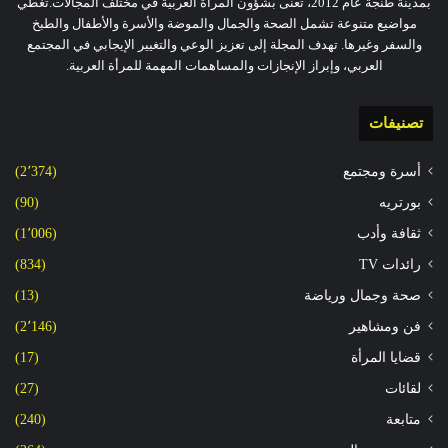
بمدينة طنجة عام 2012، تعنى بشؤون المرأة العربية في مختلف المجالات.تغطي
مواضيع متنوعة تشمل الصحة والجمال والموضة والأسرة والأطفال والطبخ
والسفر وغيرها. تهدف المجلة إلى تعزيز الوعي والتغيير الإيجابي في المجتمع
العربي، وإبراز الإنجازات والمساهمات المهمة للمرأة العربية.
تصنيفات
أسرة ومجتمع
(2٬374)
بورتريه
(90)
ثقافة وأدب
(1٬006)
رائدات TV
(834)
صحة وجمال ورياضة
(13)
فن ومشاهير
(2٬146)
قضايا المرأة
(17)
لقائات
(27)
متابعة
(240)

================================

[About this exercise] Where does the word "العربية" appear in the material above? Copy every line that holds it.

[Response for this exercise]
بمدينة طنجة عام 2012، تعنى بشؤون المرأة العربية في مختلف المجالات.تغطي
العربي، وإبراز الإنجازات والمساهمات المهمة للمرأة العربية.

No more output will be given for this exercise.